RAG systems use a process called embedding to transform data into numerical representations called vectors. The embedding model vectorizes the data in a multidimensional mathematical space, arranging the data points by similarity. Data points judged to be closer in relevance to each other are placed closely together.

Knowledge bases must be continually updated to maintain the RAG system’s quality and relevance.

LLM inputs are limited to the context window of the model: the amount of data it can process without losing context. Chunking a document into smaller sizes helps ensure that the resulting embeddings will not overwhelm the context window of the LLM in the RAG system.

Chunk size is an important hyperparameter for the RAG system. When chunks are too large, the data points can become too general and fail to correspond directly to potential user queries. But if chunks are too small, the data points can lose semantic coherency.

Vectorizing the data prepares the knowledge base for semantic vector search, a technique that identifies points in the database that are similar to the user’s query. Semantic search machine learning algorithms can query massive databases and quickly identify relevant information, reducing latency as compared to traditional keyword searches.

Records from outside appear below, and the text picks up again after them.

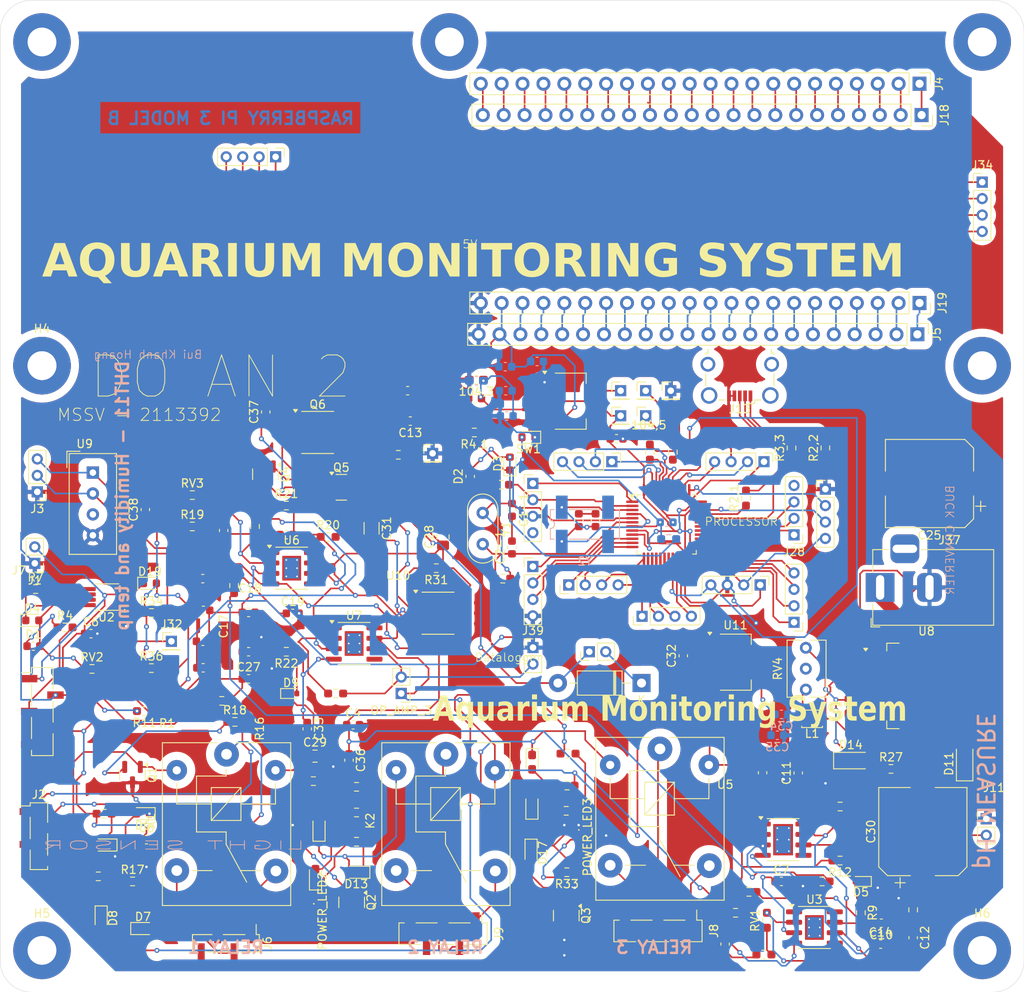
<source format=kicad_pcb>
(kicad_pcb
	(version 20240108)
	(generator "pcbnew")
	(generator_version "8.0")
	(general
		(thickness 1.6)
		(legacy_teardrops no)
	)
	(paper "A4")
	(layers
		(0 "F.Cu" signal)
		(31 "B.Cu" signal)
		(32 "B.Adhes" user "B.Adhesive")
		(33 "F.Adhes" user "F.Adhesive")
		(34 "B.Paste" user)
		(35 "F.Paste" user)
		(36 "B.SilkS" user "B.Silkscreen")
		(37 "F.SilkS" user "F.Silkscreen")
		(38 "B.Mask" user)
		(39 "F.Mask" user)
		(40 "Dwgs.User" user "User.Drawings")
		(41 "Cmts.User" user "User.Comments")
		(42 "Eco1.User" user "User.Eco1")
		(43 "Eco2.User" user "User.Eco2")
		(44 "Edge.Cuts" user)
		(45 "Margin" user)
		(46 "B.CrtYd" user "B.Courtyard")
		(47 "F.CrtYd" user "F.Courtyard")
		(48 "B.Fab" user)
		(49 "F.Fab" user)
		(50 "User.1" user)
		(51 "User.2" user)
		(52 "User.3" user)
		(53 "User.4" user)
		(54 "User.5" user)
		(55 "User.6" user)
		(56 "User.7" user)
		(57 "User.8" user)
		(58 "User.9" user)
	)
	(setup
		(stackup
			(layer "F.SilkS"
				(type "Top Silk Screen")
			)
			(layer "F.Paste"
				(type "Top Solder Paste")
			)
			(layer "F.Mask"
				(type "Top Solder Mask")
				(thickness 0.01)
			)
			(layer "F.Cu"
				(type "copper")
				(thickness 0.035)
			)
			(layer "dielectric 1"
				(type "core")
				(thickness 1.51)
				(material "FR4")
				(epsilon_r 4.5)
				(loss_tangent 0.02)
			)
			(layer "B.Cu"
				(type "copper")
				(thickness 0.035)
			)
			(layer "B.Mask"
				(type "Bottom Solder Mask")
				(thickness 0.01)
			)
			(layer "B.Paste"
				(type "Bottom Solder Paste")
			)
			(layer "B.SilkS"
				(type "Bottom Silk Screen")
			)
			(copper_finish "None")
			(dielectric_constraints no)
		)
		(pad_to_mask_clearance 0)
		(allow_soldermask_bridges_in_footprints no)
		(pcbplotparams
			(layerselection 0x000bfff_ffffffff)
			(plot_on_all_layers_selection 0x0000000_00000000)
			(disableapertmacros no)
			(usegerberextensions no)
			(usegerberattributes yes)
			(usegerberadvancedattributes yes)
			(creategerberjobfile yes)
			(dashed_line_dash_ratio 12.000000)
			(dashed_line_gap_ratio 3.000000)
			(svgprecision 4)
			(plotframeref no)
			(viasonmask no)
			(mode 1)
			(useauxorigin no)
			(hpglpennumber 1)
			(hpglpenspeed 20)
			(hpglpendiameter 15.000000)
			(pdf_front_fp_property_popups yes)
			(pdf_back_fp_property_popups yes)
			(dxfpolygonmode yes)
			(dxfimperialunits yes)
			(dxfusepcbnewfont yes)
			(psnegative no)
			(psa4output no)
			(plotreference yes)
			(plotvalue yes)
			(plotfptext yes)
			(plotinvisibletext no)
			(sketchpadsonfab no)
			(subtractmaskfromsilk no)
			(outputformat 1)
			(mirror no)
			(drillshape 0)
			(scaleselection 1)
			(outputdirectory "../1210/2/")
		)
	)
	(net 0 "")
	(net 1 "VCC3.3")
	(net 2 "GND")
	(net 3 "RESET")
	(net 4 "POS_5V")
	(net 5 "OSC_IN")
	(net 6 "Net-(C1-1-Pad2)")
	(net 7 "OSC_OUT")
	(net 8 "NEG_5V")
	(net 9 "Net-(C3-1-Pad2)")
	(net 10 "OSC_IN_PC14")
	(net 11 "OSC_OUT_PC15")
	(net 12 "/AO")
	(net 13 "Net-(U3-+)")
	(net 14 "Net-(C12-Pad1)")
	(net 15 "Net-(U3--)")
	(net 16 "Net-(U6-+)")
	(net 17 "Net-(C22-Pad1)")
	(net 18 "Net-(U6--)")
	(net 19 "12V")
	(net 20 "Net-(U10-CAP-)")
	(net 21 "Net-(U10-CAP+)")
	(net 22 "Vout_3.3V")
	(net 23 "Net-(Q5-C)")
	(net 24 "Net-(D1-K)")
	(net 25 "Net-(D2-K)")
	(net 26 "Net-(D4-K)")
	(net 27 "Net-(D5-A)")
	(net 28 "Net-(D6-A)")
	(net 29 "Net-(D7-A)")
	(net 30 "Net-(D7-K)")
	(net 31 "Net-(D9-A)")
	(net 32 "Net-(D10-A)")
	(net 33 "Net-(D11-K)")
	(net 34 "Net-(D12-A)")
	(net 35 "Net-(D12-K)")
	(net 36 "Net-(D14-A)")
	(net 37 "Net-(D15-A)")
	(net 38 "Net-(D16-A)")
	(net 39 "Net-(D16-K)")
	(net 40 "Net-(D18-A)")
	(net 41 "Net-(D18-K)")
	(net 42 "Net-(D19-A)")
	(net 43 "INPUT_2")
	(net 44 "INPUT_1")
	(net 45 "INPUT_DRIVER")
	(net 46 "INPUT_3")
	(net 47 "NC_1")
	(net 48 "COM_1")
	(net 49 "unconnected-(J6-Pin_4-Pad4)")
	(net 50 "NO_1")
	(net 51 "Net-(J7-Pin_3)")
	(net 52 "Net-(J7-Pin_2)")
	(net 53 "COM_3")
	(net 54 "NC_3")
	(net 55 "unconnected-(J8-Pin_4-Pad4)")
	(net 56 "NO_3")
	(net 57 "NC_2")
	(net 58 "COM_2")
	(net 59 "unconnected-(J9-Pin_4-Pad4)")
	(net 60 "NO_2")
	(net 61 "Net-(J11-Pin_2)")
	(net 62 "Net-(J12-Pin_1)")
	(net 63 "unconnected-(J13-Shield-Pad6)")
	(net 64 "unconnected-(J13-Shield-Pad6)_1")
	(net 65 "unconnected-(J13-Shield-Pad6)_2")
	(net 66 "unconnected-(J13-Shield-Pad6)_3")
	(net 67 "Net-(J13-D+)")
	(net 68 "VCC5V")
	(net 69 "Net-(J13-D-)")
	(net 70 "SWDIO")
	(net 71 "SWCLK")
	(net 72 "Net-(J29-Pin_1)")
	(net 73 "Net-(J39-Pin_2)")
	(net 74 "Net-(POWER_LED1-A)")
	(net 75 "Net-(POWER_LED2-A)")
	(net 76 "Net-(POWER_LED3-A)")
	(net 77 "Net-(Q1-B)")
	(net 78 "Net-(Q2-B)")
	(net 79 "Net-(Q3-B)")
	(net 80 "Net-(Q4-B)")
	(net 81 "Net-(Q4-C)")
	(net 82 "Net-(Q6A-G)")
	(net 83 "PA12")
	(net 84 "PA11")
	(net 85 "PC13")
	(net 86 "BOOT1")
	(net 87 "Net-(R5-Pad1)")
	(net 88 "Net-(R6-Pad2)")
	(net 89 "Net-(U5--)")
	(net 90 "BOOT0")
	(net 91 "Net-(R19-Pad1)")
	(net 92 "Net-(R20-Pad2)")
	(net 93 "Net-(U7--)")
	(net 94 "Net-(U8-FB)")
	(net 95 "Net-(U10-(NC)BOOST)")
	(net 96 "IN_LIGHT")
	(net 97 "unconnected-(RV4-Pad2)")
	(net 98 "OUT_LIGHT")
	(net 99 "unconnected-(U3-NULL-Pad5)")
	(net 100 "unconnected-(U3-STRB-Pad8)")
	(net 101 "unconnected-(U3-NULL-Pad1)")
	(net 102 "PB14")
	(net 103 "PA0")
	(net 104 "PB4")
	(net 105 "PB10")
	(net 106 "PB15")
	(net 107 "PB0")
	(net 108 "PB11")
	(net 109 "PB6")
	(net 110 "PB7")
	(net 111 "PA3")
	(net 112 "PA8")
	(net 113 "PA9")
	(net 114 "PA10")
	(net 115 "PB13")
	(net 116 "PB9")
	(net 117 "PB8")
	(net 118 "PB5")
	(net 119 "PA7")
	(net 120 "PB1")
	(net 121 "PB12")
	(net 122 "PA4")
	(net 123 "PA15")
	(net 124 "PA2")
	(net 125 "PA5")
	(net 126 "PB3")
	(net 127 "PA1")
	(net 128 "PA6")
	(net 129 "VBAT")
	(net 130 "unconnected-(U5-NULL-Pad1)")
	(net 131 "unconnected-(U5-NC-Pad8)")
	(net 132 "unconnected-(U5-NULL-Pad5)")
	(net 133 "unconnected-(U6-NULL-Pad1)")
	(net 134 "unconnected-(U6-NULL-Pad5)")
	(net 135 "unconnected-(U6-STRB-Pad8)")
	(net 136 "unconnected-(U7-NC-Pad8)")
	(net 137 "unconnected-(U7-NULL-Pad5)")
	(net 138 "unconnected-(U7-NULL-Pad1)")
	(net 139 "unconnected-(U9-NC-Pad3)")
	(net 140 "unconnected-(U10-OSC-Pad7)")
	(net 141 "unconnected-(U10-LV-Pad6)")
	(net 142 "unconnected-(Y2-Pad2)")
	(net 143 "unconnected-(Y2-Pad3)")
	(net 144 "VCC3.3V")
	(net 145 "unconnected-(J28-Pin_4-Pad4)")
	(net 146 "Net-(J18-Pin_11)")
	(net 147 "Net-(J18-Pin_4)")
	(net 148 "Net-(J18-Pin_17)")
	(net 149 "Net-(J18-Pin_2)")
	(net 150 "Net-(J18-Pin_10)")
	(net 151 "Net-(J18-Pin_12)")
	(net 152 "Net-(J18-Pin_14)")
	(net 153 "Net-(J18-Pin_20)")
	(net 154 "Net-(J18-Pin_6)")
	(net 155 "Net-(J18-Pin_22)")
	(net 156 "Net-(J18-Pin_15)")
	(net 157 "Net-(J18-Pin_21)")
	(net 158 "Net-(J18-Pin_7)")
	(net 159 "Net-(J18-Pin_13)")
	(net 160 "Net-(J18-Pin_5)")
	(net 161 "Net-(J18-Pin_16)")
	(net 162 "Net-(J18-Pin_1)")
	(net 163 "Net-(J18-Pin_9)")
	(net 164 "Net-(J18-Pin_3)")
	(net 165 "Net-(J18-Pin_8)")
	(net 166 "Net-(J18-Pin_19)")
	(net 167 "Net-(J18-Pin_18)")
	(net 168 "Net-(J19-Pin_11)")
	(net 169 "Net-(J19-Pin_14)")
	(net 170 "Net-(J19-Pin_6)")
	(net 171 "Net-(J19-Pin_16)")
	(net 172 "Net-(J19-Pin_17)")
	(net 173 "Net-(J19-Pin_7)")
	(net 174 "Net-(J19-Pin_13)")
	(net 175 "Net-(J19-Pin_15)")
	(net 176 "Net-(J19-Pin_4)")
	(net 177 "Net-(J19-Pin_9)")
	(net 178 "Net-(J19-Pin_2)")
	(net 179 "Net-(J19-Pin_10)")
	(net 180 "Net-(J19-Pin_3)")
	(net 181 "Net-(J19-Pin_12)")
	(net 182 "Net-(J19-Pin_5)")
	(net 183 "Net-(J19-Pin_8)")
	(net 184 "Net-(J19-Pin_1)")
	(net 185 "Vout_3.3")
	(net 186 "Net-(D3-K)")
	(net 187 "Net-(J3-Pin_2)")
	(net 188 "Net-(J19-Pin_19)")
	(net 189 "Net-(J19-Pin_18)")
	(net 190 "Net-(J19-Pin_20)")
	(net 191 "pH_INPUT")
	(net 192 "Net-(J33-Pin_2)")
	(net 193 "Net-(J33-Pin_1)")
	(net 194 "Net-(J33-Pin_4)")
	(net 195 "Net-(J33-Pin_3)")
	(footprint "Connector_PinHeader_2.00mm:PinHeader_1x04_P2.00mm_Vertical" (layer "F.Cu") (at 155.496 106.68 90))
	(footprint "Resistor_SMD:R_0603_1608Metric_Pad0.98x0.95mm_HandSolder" (layer "F.Cu") (at 168.4915 140.204))
	(footprint "Capacitor_SMD:C_0603_1608Metric" (layer "F.Cu") (at 147.812 94.996 90))
	(footprint "Resistor_SMD:R_0603_1608Metric" (layer "F.Cu") (at 95.8479 112.9854))
	(footprint "Package_TO_SOT_SMD:SOT-23" (layer "F.Cu") (at 120.194 141.474 -90))
	(footprint "Capacitor_SMD:C_0603_1608Metric" (layer "F.Cu") (at 184.5046 146.554))
	(footprint "Package_SO:SOIC-8-1EP_3.9x4.9mm_P1.27mm_EP2.29x3mm_ThermalVias" (layer "F.Cu") (at 112.904 100.834))
	(footprint "Connector_PinHeader_2.00mm:PinHeader_1x04_P2.00mm_Vertical" (layer "F.Cu") (at 142.224 100.632))
	(footprint "Resistor_SMD:R_0603_1608Metric_Pad0.98x0.95mm_HandSolder" (layer "F.Cu") (at 88.6232 113.087))
	(footprint "Sensor:Aosong_DHT11_5.5x12.0_P2.54mm" (layer "F.Cu") (at 88.7359 89.211))
	(footprint "Package_QFP:LQFP-48_7x7mm_P0.5mm" (layer "F.Cu") (at 158.48 95.504))
	(footprint "Capacitor_SMD:C_0603_1608Metric" (layer "F.Cu") (at 188.454 145.779 -90))
	(footprint "LED_SMD:LED_0603_1608Metric" (layer "F.Cu") (at 94.824 144.664))
	(footprint "Connector_USB:USB_Micro-B_Wuerth_629105150521_CircularHoles" (layer "F.Cu") (at 167.375 77.974 180))
	(footprint "Connector_PinHeader_2.00mm:PinHeader_1x04_P2.00mm_Vertical" (layer "F.Cu") (at 142.224 90.52))
	(footprint "Resistor_SMD:R_0603_1608Metric_Pad0.98x0.95mm_HandSolder" (layer "F.Cu") (at 120.7865 130.5488 180))
	(footprint "Resistor_SMD:R_0603_1608Metric_Pad0.98x0.95mm_HandSolder" (layer "F.Cu") (at 177.784 86.2095 90))
	(footprint "Capacitor_SMD:C_0603_1608Metric" (layer "F.Cu") (at 165.594 146.554 -90))
	(footprint "Connector_PinHeader_2.00mm:PinHeader_1x04_P2.00mm_Vertical" (layer "F.Cu") (at 170.322 87.884 -90))
	(footprint "Capacitor_SMD:C_0603_1608Metric" (layer "F.Cu") (at 139.684 98.311 90))
	(footprint "LED_SMD:LED_0603_1608Metric_Pad1.05x0.95mm_HandSolder" (layer "F.Cu") (at 142.007 135.451 -90))
	(footprint "Connector_PinHeader_2.00mm:PinHeader_1x01_P2.00mm_Vertical" (layer "F.Cu") (at 130.034 86.864))
	(footprint "Resistor_SMD:R_0603_1608Metric_Pad0.98x0.95mm_HandSolder" (layer "F.Cu") (at 108.444 95.754 -90))
	(footprint "Resistor_SMD:R_0603_1608Metric_Pad0.98x0.95mm_HandSolder" (layer "F.Cu") (at 138.414 90.678 180))
	(footprint "Connector_PinHeader_2.00mm:PinHeader_1x04_P2.00mm_Vertical" (layer "F.Cu") (at 196.85 53.88))
	(footprint "Resistor_SMD:R_0603_1608Metric" (layer "F.Cu") (at 185.758063 125.249763))
	(footprint "Connector_PinHeader_2.54mm:PinHeader_1x22_P2.54mm_Vertical" (layer "F.Cu") (at 189.23 41.91 -90))
	(footprint "Connector_PinHeader_2.00mm:PinHeader_1x01_P2.00mm_Vertical" (layer "F.Cu") (at 155.94 79.248))
	(footprint "Connector_PinHeader_2.00mm:PinHeader_1x04_P2.00mm_Vertical" (layer "F.Cu") (at 173.974 96.774 180))
	(footprint "Connector_PinHeader_2.00mm:PinHeader_1x02_P2.00mm_Vertical" (layer "F.Cu") (at 126.224 116.074 180))
	(footprint "Resistor_SMD:R_0603_1608Metric" (layer "F.Cu") (at 95.8611 106.2798))
	(footprint "Resistor_SMD:R_0603_1608Metric_Pad0.98x0.95mm_HandSolder" (layer "F.Cu") (at 135.112 84.328 180))
	(footprint "Capacitor_SMD:C_0603_1608Metric" (layer "F.Cu") (at 104.634 96.249 90))
	(footprint "Connector_PinHeader_2.00mm:PinHeader_1x01_P2.00mm_Vertical"
		(layer "F.Cu")
		(uuid "37d5d554-904e-47d6-bf07-b62df66617b5")
		(at 152.892 82.296)
		(descr "Through hole straight pin header, 1x01, 2.00mm pitch, single row")
		(tags "Through hole pin header THT 1x01 2.00mm single row")
		(property "Reference" "J14"
			(at 0 -2.06 0)
			(layer "F.SilkS")
			(hide yes)
			(uuid "44699cd3-1eb0-4273-b242-ad22fc9054fc")
			(effects
				(font
					(size 1 1)
					(thickness 0.15)
				)
			)
		)
		(property "Value" "VSOURCE_3.3V_Boot"
			(at 0 2.06 0)
			(layer "F.Fab")
			(hide yes)
			(uuid "d64ff8f1-a6cb-4af3-ade0-1b4ce0d25dd2")
			(effects
				(font
					(size 1 1)
					(thickness 0.15)
				)
			)
		)
		(property "Footprint" "Connector_PinHeader_2.00mm:PinHeader_1x01_P2.00mm_Vertical"
			(at 0 0 0)
			(unlocked yes)
			(layer "F.Fab")
			(hide yes)
			(uuid "e8e0998f-c4b8-463f-b613-b27c1531dc5a")
			(effects
				(font
					(size 1.27 1.27)
					(thickness 0.15)
				)
			)
		)
		(property "Datasheet" ""
			(at 0 0 0)
			(unlocked yes)
			(layer "F.Fab")
			(hide yes)
			(uuid "8e990183-4594-4e52-91e7-ab1cf9b3e270")
			(effects
				(font
					(size 1.27 1.27)
					(thickness 0.15)
				)
			)
		)
		(property "Description" "Generic connector, single row, 01x01, script generated"
			(at 0 0 0)
			(unlocked yes)
			(layer "F.Fab")
			(hide yes)
			(uuid "ad8ce637-b21f-43c6-872c-f3cfef9d7b7a")
			(effects
				(font
					(size 1.27 1.27)
					(thickness 0.15)
				)
			)
		)
		(property ki_fp_filters "Connector*:*_1x??_*")
		(path "/25272369-3ab5-4b3e-a9e3-86829a9a05f7")
		(sheetname "Root")
		(sheetfile "Schematic_editted.kicad_sch")
		(attr through_hole)
		(fp_line
			(start -1.06 -1.06)
			(end 0 -1.06)
			(stroke
				(width 0.12)
				(type solid)
			)
			(layer "F.SilkS")
			(uuid "d0599b68-0d6b-4d18-9139-95b73d1ef21b")
		)
		(fp_line
			(start -1.06 0)
			(end -1.06 -1.06)
			(stroke
				(width 0.12)
				(type solid)
			)
			(layer "F.SilkS")
			(uuid "8ed6ed67-0e80-4d56-bd05-53de8b5bd3d6")
		)
		(fp_line
			(start -1.06 1)
			(end -1.06 1.06)
			(stroke
				(width 0.12)
				(type solid)
			)
			(layer "F.SilkS")
			(uuid "149611f0-c84c-4642-bd03-87e0fed351a5")
		)
		(fp_line
			(start -1.06 1)
			(end 1.06 1)
			(stroke
				(width 0.12)
				(type solid)
			)
			(layer "F.SilkS")
			(uuid "ae2a019c-f33e-4bb0-919b-44dbc7488d1b")
		)
		(fp_line
			(start -1.06 1.06)
			(end 1.06 1.06)
			(stroke
				(width 0.12)
				(type solid)
			)
			(layer "F.SilkS")
			(uuid "e2e92f22-b973-4c55-ac40-ac919accc86c")
		)
		(fp_line
			(start 1.06 1)
			(end 1.06 1.06)
			(stroke
				(width 0.12)
				(type solid)
			)
			(layer "F.SilkS")
			(uuid "85736560-281c-4056-8556-f34b8bbf31a7")
		)
		(fp_line
			(start -1.5 -1.5)
			(end -1.5 1.5)
			(stroke
				(width 0.05)
				(typ
... [2052741 chars truncated]
</source>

The information retrieval model transforms the user’s query into an embedding and then searches the knowledge base for similar embeddings. Then, its findings are returned from the knowledge base.

The integration layer is the center of the RAG architecture, coordinating the processes and passing data around the network. With the added data from the knowledge base, the RAG system creates a new prompt for the LLM component. This prompt consists of the original user query plus the enhanced context returned by the retrieval model.

RAG systems employ various prompt engineering techniques to automate effective prompt creation and help the LLM return the best possible response. Meanwhile, LLM orchestration frameworks such as the open source LangChain and LlamaIndex or IBM® watsonx Orchestrate™ govern the overall functioning of an AI system.

The generator creates an output based on the augmented prompt fed to it by the integration layer. The prompt synthesizes the user input with the retrieved data and instructs the generator to consider this data in its response. Generators are typically pretrained language models, such as GPT, Claude or Llama.

The difference between RAG and fine-tuning is that RAG lets an LLM query an external data source while fine-tuning trains an LLM on domain-specific data. Both have the same general goal: to make an LLM perform better in a specified domain.

RAG and fine-tuning are often contrasted but can be used in tandem. Fine-tuning increases a model’s familiarity with the intended domain and output requirements, while RAG assists the model in generating relevant, high-quality outputs.